The next claim of responsibility was made by the Islamic State (IS) or Daesh as it is known in Arabic. In a statement posted on the jihadist Twitter account, the IS claimed that its soldiers carried out the attack on a bus transporting Ismaili ‘infidels’ in Karachi, killing 43 ‘apostates’ and injuring around 30.
Though media reports pointed out that it was the first official claim of responsibility by the IS leadership of an attack in the Afghanistan-Pakistan region, the local Khorasan chapter of the IS had earlier asserted responsibility for an assault targeting Pakistani security forces in the Orakzai Agency in Fata a few months ago. And prior to that, the IS’ Khorasan unit had claimed responsibility for an attack in Jalalabad, eastern Afghanistan, in which around 50 people, mostly government employees, were killed outside a bank while collecting their monthly salaries.
This claim was made by Shahidullah Shahid, the IS spokesman who in the past held the same position in the TTP. His claim was immediately rejected by another IS leader Abdur Rahim Muslimdost, an Afghan author who was imprisoned by the US at the Guantanamo Bay prison and was among the first Afghans to announce allegiance to Daesh. The IS leadership based in Iraq and Syria made no claim of responsibility for the Jalalabad bombing. All this showed the lack of coordination among the top IS leaders, chapters and cadres. In fact, the Iraq and Syria-based IS leadership doesn’t really have much contact with their Khorasan chapter, which in turn is split between Afghanistan and Pakistan units and is unable to coordinate much with each other.

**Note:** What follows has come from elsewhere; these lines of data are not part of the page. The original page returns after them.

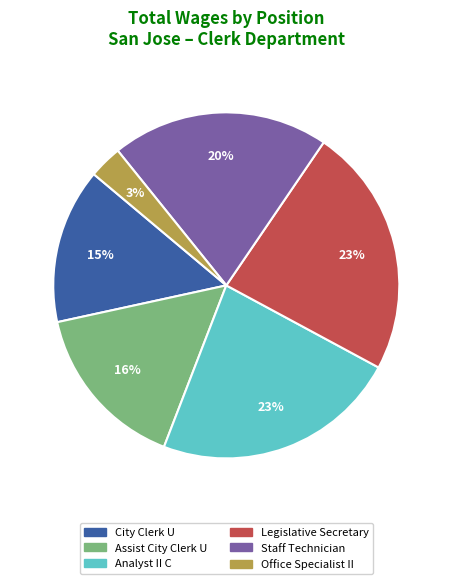

To the nearest percent, what is the average slice percentage?

17%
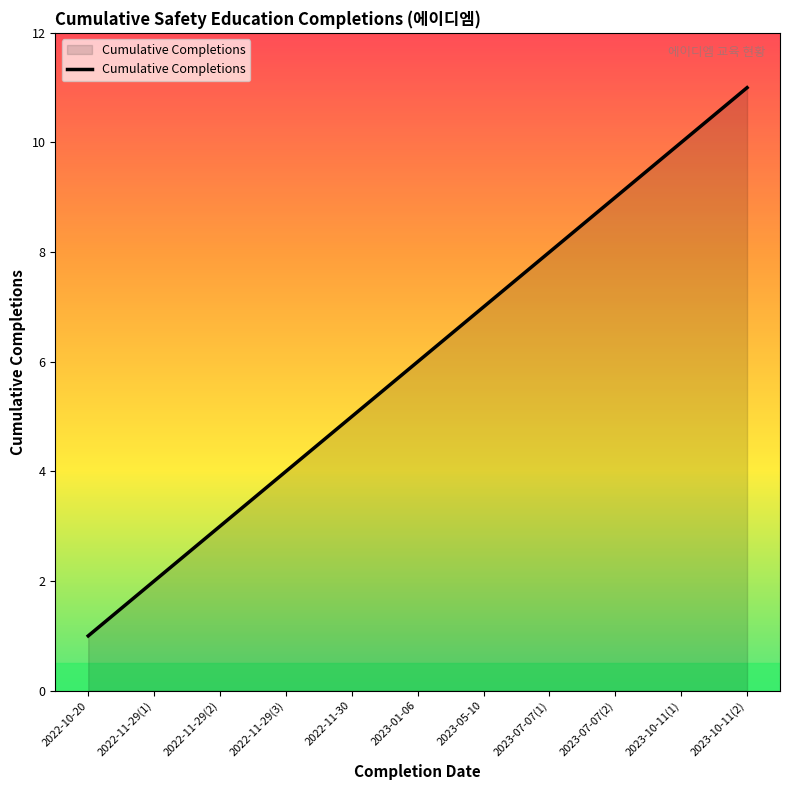

Reading right to left, list all the values displayed in this chart.

2023-10-11(2)=11	2023-10-11(1)=10	2023-07-07(2)=9	2023-07-07(1)=8	2023-05-10=7	2023-01-06=6	2022-11-30=5	2022-11-29(3)=4	2022-11-29(2)=3	2022-11-29(1)=2	2022-10-20=1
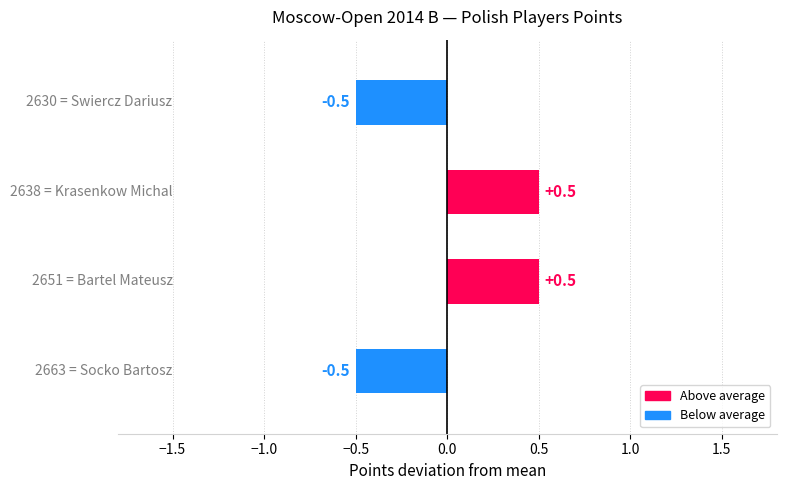

What is the greatest value displayed?

0.5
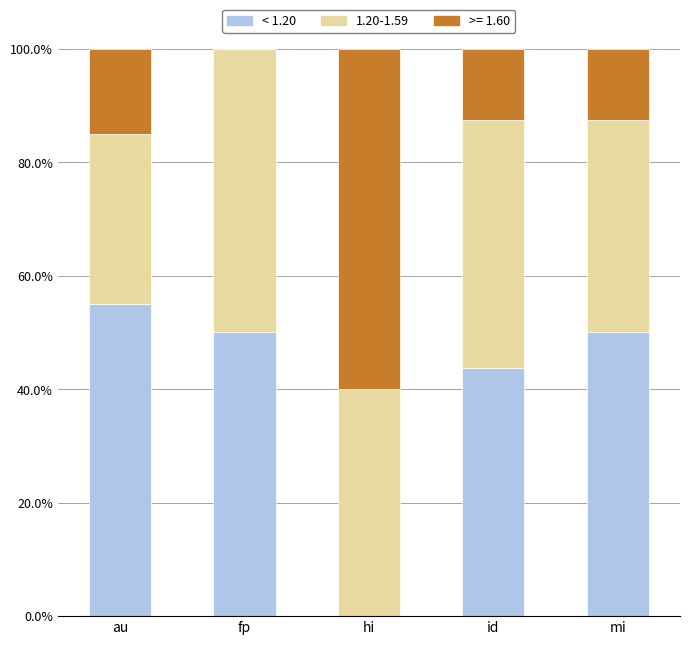

What is the sum of all < 1.20 values?

198.8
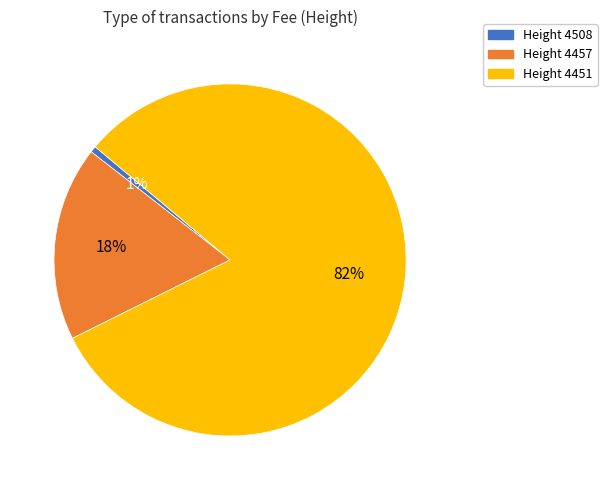

Is there a majority slice in this chart?

Yes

Identifying the perpetrators of the latest Karachi terrorist strike is certainly going to be challenging, but the bigger challenge would be to track down and eliminate the killers who easily made good their escape. By killing 46 Ismailis without sacrificing any of their own (the Safoora Chowrangi attack didn’t involve any suicide bombing), the militants could be emboldened to undertake more such attacks and still manage to escape.
The writer is resident editor of The News in Peshawar.